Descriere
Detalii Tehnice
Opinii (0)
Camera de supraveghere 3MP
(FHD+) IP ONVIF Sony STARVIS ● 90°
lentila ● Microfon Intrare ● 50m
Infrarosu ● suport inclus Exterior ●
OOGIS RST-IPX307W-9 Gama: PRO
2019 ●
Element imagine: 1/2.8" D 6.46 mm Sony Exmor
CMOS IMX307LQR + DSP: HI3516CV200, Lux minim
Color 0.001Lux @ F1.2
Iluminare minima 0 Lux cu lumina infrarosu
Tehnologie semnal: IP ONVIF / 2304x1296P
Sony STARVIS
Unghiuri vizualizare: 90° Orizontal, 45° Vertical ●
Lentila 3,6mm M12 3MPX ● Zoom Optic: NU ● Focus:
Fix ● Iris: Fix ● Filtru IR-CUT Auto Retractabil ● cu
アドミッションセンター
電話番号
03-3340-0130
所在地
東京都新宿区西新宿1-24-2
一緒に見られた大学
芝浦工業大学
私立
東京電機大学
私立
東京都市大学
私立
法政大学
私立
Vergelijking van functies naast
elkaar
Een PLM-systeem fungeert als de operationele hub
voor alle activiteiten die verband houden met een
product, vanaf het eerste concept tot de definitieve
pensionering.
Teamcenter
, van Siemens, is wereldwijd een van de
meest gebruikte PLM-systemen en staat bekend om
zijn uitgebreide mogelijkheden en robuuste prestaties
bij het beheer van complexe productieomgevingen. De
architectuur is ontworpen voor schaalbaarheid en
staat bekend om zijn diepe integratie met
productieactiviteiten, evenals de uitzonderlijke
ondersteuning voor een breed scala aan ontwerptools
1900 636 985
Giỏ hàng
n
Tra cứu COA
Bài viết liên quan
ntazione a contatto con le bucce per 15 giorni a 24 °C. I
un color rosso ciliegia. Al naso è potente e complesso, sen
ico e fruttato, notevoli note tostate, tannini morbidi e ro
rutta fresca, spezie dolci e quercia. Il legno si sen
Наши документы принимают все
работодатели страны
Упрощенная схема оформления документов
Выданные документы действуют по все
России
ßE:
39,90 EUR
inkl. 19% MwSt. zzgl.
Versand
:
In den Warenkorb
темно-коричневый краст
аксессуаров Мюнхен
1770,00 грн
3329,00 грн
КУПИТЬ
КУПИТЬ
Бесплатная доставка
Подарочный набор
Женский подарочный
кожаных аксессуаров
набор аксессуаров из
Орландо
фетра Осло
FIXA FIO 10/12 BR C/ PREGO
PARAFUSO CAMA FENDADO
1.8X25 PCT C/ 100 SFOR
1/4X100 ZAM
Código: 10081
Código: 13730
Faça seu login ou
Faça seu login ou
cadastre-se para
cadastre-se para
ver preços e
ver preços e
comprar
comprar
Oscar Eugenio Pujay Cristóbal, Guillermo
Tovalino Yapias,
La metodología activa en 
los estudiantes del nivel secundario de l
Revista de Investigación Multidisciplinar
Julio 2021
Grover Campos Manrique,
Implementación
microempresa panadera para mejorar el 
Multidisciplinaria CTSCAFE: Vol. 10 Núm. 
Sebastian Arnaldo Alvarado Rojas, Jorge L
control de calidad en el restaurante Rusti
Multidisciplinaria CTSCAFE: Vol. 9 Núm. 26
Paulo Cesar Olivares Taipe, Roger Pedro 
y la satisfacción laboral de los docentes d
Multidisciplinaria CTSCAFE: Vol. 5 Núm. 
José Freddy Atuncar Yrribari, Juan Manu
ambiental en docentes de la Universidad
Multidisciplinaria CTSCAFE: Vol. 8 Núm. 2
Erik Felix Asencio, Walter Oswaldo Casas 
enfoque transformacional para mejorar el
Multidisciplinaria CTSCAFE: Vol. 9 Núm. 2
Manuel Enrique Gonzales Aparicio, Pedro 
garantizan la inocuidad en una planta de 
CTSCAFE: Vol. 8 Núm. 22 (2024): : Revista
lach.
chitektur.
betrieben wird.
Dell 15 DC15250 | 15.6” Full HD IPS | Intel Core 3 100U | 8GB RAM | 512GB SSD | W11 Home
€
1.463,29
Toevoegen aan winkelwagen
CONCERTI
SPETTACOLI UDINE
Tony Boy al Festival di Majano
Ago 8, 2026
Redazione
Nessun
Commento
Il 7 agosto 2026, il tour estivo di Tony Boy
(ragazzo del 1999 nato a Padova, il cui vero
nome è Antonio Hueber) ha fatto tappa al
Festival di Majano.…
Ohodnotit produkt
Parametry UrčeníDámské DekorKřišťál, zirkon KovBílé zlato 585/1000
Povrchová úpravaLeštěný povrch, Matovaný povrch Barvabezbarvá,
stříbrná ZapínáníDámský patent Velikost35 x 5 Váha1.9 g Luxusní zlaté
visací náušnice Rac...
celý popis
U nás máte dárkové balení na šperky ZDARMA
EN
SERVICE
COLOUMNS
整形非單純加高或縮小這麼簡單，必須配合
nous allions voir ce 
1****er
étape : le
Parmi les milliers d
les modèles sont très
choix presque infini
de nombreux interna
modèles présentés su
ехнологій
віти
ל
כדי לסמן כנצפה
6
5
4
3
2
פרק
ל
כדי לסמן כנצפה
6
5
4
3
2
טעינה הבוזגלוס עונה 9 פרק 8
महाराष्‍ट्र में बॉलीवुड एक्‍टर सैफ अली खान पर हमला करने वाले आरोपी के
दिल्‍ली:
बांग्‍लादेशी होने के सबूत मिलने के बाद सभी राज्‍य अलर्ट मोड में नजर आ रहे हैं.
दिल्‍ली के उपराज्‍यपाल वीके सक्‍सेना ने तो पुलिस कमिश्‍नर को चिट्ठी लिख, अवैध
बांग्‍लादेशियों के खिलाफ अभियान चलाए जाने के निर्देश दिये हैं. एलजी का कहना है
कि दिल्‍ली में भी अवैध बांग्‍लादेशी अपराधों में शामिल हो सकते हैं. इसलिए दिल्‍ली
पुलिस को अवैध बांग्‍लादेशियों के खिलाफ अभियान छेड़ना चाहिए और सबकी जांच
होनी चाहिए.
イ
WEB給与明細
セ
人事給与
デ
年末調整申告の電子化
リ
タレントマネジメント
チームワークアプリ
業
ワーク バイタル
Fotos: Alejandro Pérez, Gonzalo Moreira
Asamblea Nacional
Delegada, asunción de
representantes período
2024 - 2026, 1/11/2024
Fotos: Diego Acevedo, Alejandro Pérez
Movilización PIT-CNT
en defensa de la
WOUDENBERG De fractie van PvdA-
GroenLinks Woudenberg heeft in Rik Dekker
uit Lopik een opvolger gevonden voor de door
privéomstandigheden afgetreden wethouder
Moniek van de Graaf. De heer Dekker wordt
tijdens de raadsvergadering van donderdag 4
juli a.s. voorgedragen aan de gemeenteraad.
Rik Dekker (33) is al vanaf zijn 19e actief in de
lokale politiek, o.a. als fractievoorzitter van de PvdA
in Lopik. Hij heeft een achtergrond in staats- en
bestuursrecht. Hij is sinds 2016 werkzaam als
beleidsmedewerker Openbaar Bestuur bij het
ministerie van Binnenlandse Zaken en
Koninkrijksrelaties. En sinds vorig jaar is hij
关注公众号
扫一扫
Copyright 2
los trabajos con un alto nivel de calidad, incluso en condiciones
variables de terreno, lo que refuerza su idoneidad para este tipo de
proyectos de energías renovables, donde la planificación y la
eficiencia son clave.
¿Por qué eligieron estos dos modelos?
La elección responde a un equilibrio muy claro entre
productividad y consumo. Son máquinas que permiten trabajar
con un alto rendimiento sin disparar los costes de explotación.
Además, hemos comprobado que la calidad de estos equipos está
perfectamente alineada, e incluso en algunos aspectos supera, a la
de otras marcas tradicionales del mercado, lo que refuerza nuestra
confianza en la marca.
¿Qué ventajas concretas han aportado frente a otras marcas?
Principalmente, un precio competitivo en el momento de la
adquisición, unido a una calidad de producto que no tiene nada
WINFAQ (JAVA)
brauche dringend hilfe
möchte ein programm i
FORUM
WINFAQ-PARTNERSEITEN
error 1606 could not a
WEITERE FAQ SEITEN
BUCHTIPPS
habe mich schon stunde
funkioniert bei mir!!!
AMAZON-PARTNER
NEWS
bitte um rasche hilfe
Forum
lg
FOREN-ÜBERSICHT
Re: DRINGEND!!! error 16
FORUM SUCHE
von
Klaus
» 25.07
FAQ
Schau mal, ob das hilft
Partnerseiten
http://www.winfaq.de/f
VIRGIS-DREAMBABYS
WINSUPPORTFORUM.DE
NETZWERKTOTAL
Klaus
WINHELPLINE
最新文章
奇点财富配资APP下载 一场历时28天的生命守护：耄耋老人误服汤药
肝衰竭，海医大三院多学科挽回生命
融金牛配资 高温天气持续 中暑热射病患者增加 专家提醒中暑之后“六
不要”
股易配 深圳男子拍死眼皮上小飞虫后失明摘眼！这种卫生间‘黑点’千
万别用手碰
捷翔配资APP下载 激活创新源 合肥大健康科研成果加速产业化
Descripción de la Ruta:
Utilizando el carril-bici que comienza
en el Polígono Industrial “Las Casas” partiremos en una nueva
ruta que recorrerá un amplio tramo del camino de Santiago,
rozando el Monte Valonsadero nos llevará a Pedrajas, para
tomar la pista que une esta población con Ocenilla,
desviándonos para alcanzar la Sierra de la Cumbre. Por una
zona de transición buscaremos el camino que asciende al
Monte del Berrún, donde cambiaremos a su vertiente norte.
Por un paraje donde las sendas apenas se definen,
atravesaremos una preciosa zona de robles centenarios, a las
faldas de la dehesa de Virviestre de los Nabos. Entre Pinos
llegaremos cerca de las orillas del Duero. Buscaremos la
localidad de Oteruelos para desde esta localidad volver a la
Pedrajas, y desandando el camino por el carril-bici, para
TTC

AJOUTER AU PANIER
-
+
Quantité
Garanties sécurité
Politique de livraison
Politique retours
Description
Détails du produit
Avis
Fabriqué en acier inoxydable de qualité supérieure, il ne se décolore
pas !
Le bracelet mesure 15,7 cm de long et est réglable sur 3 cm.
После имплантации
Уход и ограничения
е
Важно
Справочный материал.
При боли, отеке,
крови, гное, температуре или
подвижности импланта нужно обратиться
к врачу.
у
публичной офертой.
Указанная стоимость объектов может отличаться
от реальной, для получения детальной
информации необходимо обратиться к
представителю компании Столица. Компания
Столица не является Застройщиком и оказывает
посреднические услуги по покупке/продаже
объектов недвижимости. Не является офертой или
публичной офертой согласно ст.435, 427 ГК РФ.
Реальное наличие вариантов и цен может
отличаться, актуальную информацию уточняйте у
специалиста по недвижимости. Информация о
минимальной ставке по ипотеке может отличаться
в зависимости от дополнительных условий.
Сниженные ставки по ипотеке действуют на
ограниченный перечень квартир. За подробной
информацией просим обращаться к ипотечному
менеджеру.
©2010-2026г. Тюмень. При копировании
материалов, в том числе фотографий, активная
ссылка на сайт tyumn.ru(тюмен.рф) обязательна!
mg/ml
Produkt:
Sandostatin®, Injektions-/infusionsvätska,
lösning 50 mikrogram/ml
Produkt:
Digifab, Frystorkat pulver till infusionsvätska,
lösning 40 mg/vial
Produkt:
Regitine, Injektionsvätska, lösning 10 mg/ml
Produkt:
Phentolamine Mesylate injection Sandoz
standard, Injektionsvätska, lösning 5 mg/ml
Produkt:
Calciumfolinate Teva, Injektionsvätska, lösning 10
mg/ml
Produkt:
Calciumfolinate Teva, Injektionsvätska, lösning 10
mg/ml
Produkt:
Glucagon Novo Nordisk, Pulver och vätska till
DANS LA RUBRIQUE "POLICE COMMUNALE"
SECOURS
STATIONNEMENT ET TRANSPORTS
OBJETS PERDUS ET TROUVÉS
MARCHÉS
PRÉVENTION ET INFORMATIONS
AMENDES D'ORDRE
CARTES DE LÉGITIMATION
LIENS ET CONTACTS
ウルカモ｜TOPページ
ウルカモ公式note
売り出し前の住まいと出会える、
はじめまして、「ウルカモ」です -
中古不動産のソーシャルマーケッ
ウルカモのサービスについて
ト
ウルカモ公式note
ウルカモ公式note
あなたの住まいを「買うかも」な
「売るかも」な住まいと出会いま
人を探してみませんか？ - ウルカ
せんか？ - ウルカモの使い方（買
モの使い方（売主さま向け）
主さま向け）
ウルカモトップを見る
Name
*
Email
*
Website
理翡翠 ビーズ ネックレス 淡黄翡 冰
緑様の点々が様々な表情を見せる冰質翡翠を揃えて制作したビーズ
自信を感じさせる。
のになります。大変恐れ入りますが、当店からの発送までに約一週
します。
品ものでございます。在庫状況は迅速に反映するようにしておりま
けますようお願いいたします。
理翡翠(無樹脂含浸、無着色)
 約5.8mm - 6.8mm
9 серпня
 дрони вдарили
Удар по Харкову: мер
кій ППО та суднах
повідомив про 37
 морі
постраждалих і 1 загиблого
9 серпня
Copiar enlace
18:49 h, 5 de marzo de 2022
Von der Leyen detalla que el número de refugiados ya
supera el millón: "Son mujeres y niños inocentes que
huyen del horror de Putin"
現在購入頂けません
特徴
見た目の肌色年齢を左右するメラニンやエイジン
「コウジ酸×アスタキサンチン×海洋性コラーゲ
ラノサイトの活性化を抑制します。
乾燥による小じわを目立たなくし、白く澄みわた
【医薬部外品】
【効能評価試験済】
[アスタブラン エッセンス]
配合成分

- _DIRECTIONS FOR THIS TASK_
Reproduce without change every line from the first of the rows through the line containing "Unghiuri vizualizare: 90°", including both of those lines.

- _ANSWER TO THE EXERCISE_
Descriere
Detalii Tehnice
Opinii (0)
Camera de supraveghere 3MP
(FHD+) IP ONVIF Sony STARVIS ● 90°
lentila ● Microfon Intrare ● 50m
Infrarosu ● suport inclus Exterior ●
OOGIS RST-IPX307W-9 Gama: PRO
2019 ●
Element imagine: 1/2.8" D 6.46 mm Sony Exmor
CMOS IMX307LQR + DSP: HI3516CV200, Lux minim
Color 0.001Lux @ F1.2
Iluminare minima 0 Lux cu lumina infrarosu
Tehnologie semnal: IP ONVIF / 2304x1296P
Sony STARVIS
Unghiuri vizualizare: 90° Orizontal, 45° Vertical ●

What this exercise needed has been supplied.